For starters, Gaynor hoses off his vehicles to remove dust and any other contaminants before washing.

“The worst thing you can do with a black or dark-colored vehicle is to leave gritty dirt on the paint before you wash it,” Gaynor said.

Swirl marks are created by contaminants picked up in the wash cloth or sponge. The particles act like sand paper as you clean the surface with a circular washing motion.

“Contaminants scratch the clear coat and create permanent marks,” Gaynor said.

Gaynor washes his vehicles section by section, and he works meticulously to prevent water spotting. Minerals left behind when droplets dry create a crusty layer on the vehicle’s clear coat.

Rinsing with a heavy spray tends to leave behind large droplets. Also, left-over suds can cause spotting. Gainer uses a misty spray and thoroughly rinses each section as he washes.

“If you let suds dry on a vehicle for a few hours it could be tough to remove,” Gaynor said. “I prefer to work in the shade so suds and rinse water don’t dry too quickly.”

Gaynor recommends using microfiber towels or terrycloth for drying your vehicle. They quickly soak up moisture and do not scratch the vehicle surface.

Cleaning tires helps compliment the glossy shine on exterior painted surfaces. Gaynor uses a tire brush to remove browning that causes tires to become dull. He also applies a tire dressing to compliment the luster of painted surfaces.

Dark-colored vehicles show dust accumulation quickly. As a result, Gaynor applies a spray wax detailer every two or three weeks and applies a carnuba-based wax every three months.

“Synthetic waxes such as silicon-based products tend to smear and give black surfaces a cloudy appearance,” Gaynor said. “Carnuba-based waxes are made from natural substances that do not leave an oily residue.”

Gaynor also suggested using a “spray wax.” They do not contain polishing compounds, which buff and slowly wear away the painted surface.

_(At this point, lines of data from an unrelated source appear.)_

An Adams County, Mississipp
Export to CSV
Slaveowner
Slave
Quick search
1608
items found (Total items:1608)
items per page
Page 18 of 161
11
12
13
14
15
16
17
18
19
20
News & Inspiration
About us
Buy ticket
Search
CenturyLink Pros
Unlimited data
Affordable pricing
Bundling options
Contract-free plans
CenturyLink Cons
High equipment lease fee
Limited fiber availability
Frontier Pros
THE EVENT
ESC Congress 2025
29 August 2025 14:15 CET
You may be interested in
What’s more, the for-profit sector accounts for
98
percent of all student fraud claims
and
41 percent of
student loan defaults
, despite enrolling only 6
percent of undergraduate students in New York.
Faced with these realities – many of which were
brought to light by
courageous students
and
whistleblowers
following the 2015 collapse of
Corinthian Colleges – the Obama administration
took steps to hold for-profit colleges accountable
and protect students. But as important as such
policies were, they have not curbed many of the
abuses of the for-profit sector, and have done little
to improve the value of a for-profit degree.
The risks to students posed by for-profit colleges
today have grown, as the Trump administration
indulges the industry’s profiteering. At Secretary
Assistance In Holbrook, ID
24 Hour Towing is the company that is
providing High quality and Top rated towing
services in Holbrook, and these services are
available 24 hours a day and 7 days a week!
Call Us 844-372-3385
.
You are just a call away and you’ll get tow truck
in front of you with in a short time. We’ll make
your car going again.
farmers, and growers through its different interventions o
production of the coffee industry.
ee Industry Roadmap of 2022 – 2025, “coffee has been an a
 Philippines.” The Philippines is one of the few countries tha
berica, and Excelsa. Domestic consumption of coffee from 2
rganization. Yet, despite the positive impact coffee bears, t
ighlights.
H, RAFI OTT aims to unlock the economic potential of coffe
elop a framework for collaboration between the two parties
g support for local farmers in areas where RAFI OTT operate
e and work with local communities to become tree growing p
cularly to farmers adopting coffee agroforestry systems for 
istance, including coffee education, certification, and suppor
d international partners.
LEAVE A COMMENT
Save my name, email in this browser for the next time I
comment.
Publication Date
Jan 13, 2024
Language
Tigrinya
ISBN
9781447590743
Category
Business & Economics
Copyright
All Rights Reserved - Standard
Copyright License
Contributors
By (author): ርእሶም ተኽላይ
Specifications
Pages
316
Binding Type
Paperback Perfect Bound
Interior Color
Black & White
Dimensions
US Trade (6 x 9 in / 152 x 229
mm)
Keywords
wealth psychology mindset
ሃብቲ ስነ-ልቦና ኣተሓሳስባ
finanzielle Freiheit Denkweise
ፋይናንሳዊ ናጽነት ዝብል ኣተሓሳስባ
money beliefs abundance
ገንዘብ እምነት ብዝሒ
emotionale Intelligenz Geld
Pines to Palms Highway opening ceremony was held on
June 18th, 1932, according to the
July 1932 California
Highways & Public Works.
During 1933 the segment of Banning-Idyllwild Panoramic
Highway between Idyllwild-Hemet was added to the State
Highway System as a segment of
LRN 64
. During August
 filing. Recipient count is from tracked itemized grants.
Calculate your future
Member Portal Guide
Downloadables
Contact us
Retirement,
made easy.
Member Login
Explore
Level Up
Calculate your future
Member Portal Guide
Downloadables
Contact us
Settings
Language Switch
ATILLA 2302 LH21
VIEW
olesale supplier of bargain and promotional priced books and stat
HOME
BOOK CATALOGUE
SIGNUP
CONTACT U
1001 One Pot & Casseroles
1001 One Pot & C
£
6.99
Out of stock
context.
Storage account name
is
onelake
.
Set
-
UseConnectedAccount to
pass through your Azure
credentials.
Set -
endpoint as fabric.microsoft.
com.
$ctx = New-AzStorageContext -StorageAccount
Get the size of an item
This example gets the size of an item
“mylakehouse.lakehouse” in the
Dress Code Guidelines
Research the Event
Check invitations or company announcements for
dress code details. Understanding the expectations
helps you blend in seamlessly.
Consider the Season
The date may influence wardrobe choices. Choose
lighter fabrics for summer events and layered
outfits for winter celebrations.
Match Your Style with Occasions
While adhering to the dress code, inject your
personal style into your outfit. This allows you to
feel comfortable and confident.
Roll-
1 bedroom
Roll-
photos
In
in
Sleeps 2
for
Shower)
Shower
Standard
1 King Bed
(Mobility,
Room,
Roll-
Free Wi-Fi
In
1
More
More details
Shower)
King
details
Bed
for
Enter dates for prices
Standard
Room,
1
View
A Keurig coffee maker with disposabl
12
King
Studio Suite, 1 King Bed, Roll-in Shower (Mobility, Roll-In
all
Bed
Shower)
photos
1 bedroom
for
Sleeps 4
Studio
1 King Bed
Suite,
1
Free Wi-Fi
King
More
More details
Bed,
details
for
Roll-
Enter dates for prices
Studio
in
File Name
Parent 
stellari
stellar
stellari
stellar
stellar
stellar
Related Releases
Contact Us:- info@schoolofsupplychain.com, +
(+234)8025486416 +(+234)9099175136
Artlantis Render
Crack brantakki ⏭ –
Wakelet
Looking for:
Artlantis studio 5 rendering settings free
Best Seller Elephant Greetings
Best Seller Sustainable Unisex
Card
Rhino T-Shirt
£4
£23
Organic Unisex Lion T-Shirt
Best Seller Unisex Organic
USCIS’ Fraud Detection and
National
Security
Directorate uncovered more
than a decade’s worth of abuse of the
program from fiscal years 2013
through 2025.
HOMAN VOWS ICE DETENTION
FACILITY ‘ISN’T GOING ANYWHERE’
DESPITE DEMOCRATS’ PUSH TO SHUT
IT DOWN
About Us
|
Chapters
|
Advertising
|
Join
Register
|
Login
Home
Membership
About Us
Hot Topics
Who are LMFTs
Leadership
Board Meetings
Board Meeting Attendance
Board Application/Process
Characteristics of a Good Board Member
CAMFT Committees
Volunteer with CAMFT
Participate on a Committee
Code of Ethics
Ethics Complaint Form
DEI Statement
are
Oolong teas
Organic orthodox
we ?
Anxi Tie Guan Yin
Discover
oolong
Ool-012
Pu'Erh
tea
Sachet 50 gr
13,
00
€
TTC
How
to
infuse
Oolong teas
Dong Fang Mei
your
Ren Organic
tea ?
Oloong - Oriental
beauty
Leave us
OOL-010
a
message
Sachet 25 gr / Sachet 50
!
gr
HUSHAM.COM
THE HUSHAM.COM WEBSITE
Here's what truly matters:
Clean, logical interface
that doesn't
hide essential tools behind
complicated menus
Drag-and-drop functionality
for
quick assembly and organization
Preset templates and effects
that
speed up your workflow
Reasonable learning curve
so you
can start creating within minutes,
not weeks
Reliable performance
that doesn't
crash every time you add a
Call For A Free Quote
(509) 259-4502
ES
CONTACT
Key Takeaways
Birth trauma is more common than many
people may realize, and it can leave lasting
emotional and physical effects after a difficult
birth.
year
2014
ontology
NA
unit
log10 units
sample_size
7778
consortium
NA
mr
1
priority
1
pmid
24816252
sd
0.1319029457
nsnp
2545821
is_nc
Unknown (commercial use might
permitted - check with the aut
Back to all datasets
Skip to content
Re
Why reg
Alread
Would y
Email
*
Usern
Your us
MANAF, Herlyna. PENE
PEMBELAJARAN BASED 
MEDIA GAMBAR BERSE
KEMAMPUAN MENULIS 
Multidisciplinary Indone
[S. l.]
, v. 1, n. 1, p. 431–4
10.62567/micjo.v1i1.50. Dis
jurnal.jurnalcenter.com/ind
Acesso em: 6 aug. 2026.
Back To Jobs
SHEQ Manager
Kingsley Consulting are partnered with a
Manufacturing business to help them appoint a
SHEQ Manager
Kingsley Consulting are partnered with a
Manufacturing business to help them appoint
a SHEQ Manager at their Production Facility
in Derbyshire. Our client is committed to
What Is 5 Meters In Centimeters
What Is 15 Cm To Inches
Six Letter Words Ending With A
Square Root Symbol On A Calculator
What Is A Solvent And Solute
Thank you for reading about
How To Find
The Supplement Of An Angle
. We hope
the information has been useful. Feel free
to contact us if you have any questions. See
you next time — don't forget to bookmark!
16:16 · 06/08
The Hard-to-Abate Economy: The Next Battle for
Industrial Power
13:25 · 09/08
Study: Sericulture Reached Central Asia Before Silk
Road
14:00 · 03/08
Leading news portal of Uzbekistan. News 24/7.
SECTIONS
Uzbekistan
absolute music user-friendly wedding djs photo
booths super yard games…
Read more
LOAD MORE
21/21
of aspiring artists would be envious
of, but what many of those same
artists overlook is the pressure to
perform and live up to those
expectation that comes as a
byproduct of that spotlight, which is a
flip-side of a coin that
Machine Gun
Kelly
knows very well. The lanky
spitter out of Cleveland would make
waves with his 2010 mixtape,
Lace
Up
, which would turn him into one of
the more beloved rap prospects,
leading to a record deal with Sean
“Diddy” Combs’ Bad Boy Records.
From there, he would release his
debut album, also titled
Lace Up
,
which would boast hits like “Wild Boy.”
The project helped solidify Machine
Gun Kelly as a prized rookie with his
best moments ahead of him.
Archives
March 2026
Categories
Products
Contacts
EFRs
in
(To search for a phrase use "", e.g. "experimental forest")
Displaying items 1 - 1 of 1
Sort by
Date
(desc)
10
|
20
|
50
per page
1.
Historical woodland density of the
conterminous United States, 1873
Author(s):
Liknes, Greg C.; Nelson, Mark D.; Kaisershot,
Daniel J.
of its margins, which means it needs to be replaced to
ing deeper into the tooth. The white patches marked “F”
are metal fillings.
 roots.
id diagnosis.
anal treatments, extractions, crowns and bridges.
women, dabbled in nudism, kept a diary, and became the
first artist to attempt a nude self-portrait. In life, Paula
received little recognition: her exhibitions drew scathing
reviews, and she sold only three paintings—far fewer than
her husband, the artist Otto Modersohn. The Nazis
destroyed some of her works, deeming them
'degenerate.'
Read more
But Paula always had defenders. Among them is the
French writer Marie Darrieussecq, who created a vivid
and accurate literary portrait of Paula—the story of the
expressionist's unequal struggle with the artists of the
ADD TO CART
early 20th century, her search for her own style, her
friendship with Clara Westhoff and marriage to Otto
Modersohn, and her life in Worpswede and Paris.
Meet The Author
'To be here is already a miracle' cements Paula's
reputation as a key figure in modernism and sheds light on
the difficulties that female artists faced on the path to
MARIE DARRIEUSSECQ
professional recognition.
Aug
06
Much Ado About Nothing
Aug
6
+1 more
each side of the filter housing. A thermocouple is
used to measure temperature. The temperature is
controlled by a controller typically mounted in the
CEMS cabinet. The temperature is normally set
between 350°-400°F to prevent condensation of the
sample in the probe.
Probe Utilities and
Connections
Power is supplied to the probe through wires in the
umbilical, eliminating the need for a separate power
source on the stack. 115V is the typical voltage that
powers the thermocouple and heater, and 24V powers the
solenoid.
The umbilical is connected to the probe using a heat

“Glaze waxes are gentle and effective on new or newly painted vehicles,” Gaynor said. “For older vehicles traditional wax helps cover imperfections in the surface.”

Gaynor offered the following advice for drivers of black or dark-colored vehicles:
• Hose off your vehicle to remove dust, bird dropping and any other contaminants before washing. Contaminants picked up by a wash sponge or cloth can create permanent swirl marks, thin circular scratches in the clear coat.
• Use detergents specifically designed for automobiles. Household cleaners can destroy painted surface and strip away protection.
• Wash a section at a time in a shady location. Rinse with a light spray as you go to prevent water and suds spotting.
• Dry your vehicle with microfiber or terrycloth towels to prevent scratching.
• Clean tires and wheels last. Brake dust damages painted surfaces--do not use the same cloth, sponge or contaminated water on the vehicle exterior.
• Apply a carnuba-based wax every three months to protect painted surfaces. Silicon-based products tend to create a smeared appearance on black or dark-colored vehicles.
• Consider using a “glaze wax” on new or newly painted dark surfaces. This enhances the natural shine without using polishing compounds that may wear down the surface.
• Use a spray detailer every two to three weeks. It maintains the high gloss shine in between major wax applications. It also prevents contaminants such as bird droppings, road tar and tree sap from creating staining your vehicle exterior.
• Consider a “spray wax” for newer or recently painted dark-colored vehicles. The spray enhances the paint’s luster without any of the polishers found in car wax. Unfortunately, using a glaze wax on an older vehicle can make imperfections stand out.
• Dust your vehicle frequently with a product designed specifically for automobiles. Even a light layer of dust dulls a dark-colored surface.
• Remove road tar quickly. It is abrasive and causes stains that show up readily on dark surfaces. Tar-removal products soften it and make it easier to remove without damaging paint.

 “I’m one of those people who really enjoy a great-looking vehicle,” Gaynor said. “It doesn’t take a lot of time. You just need to follow some simple steps.”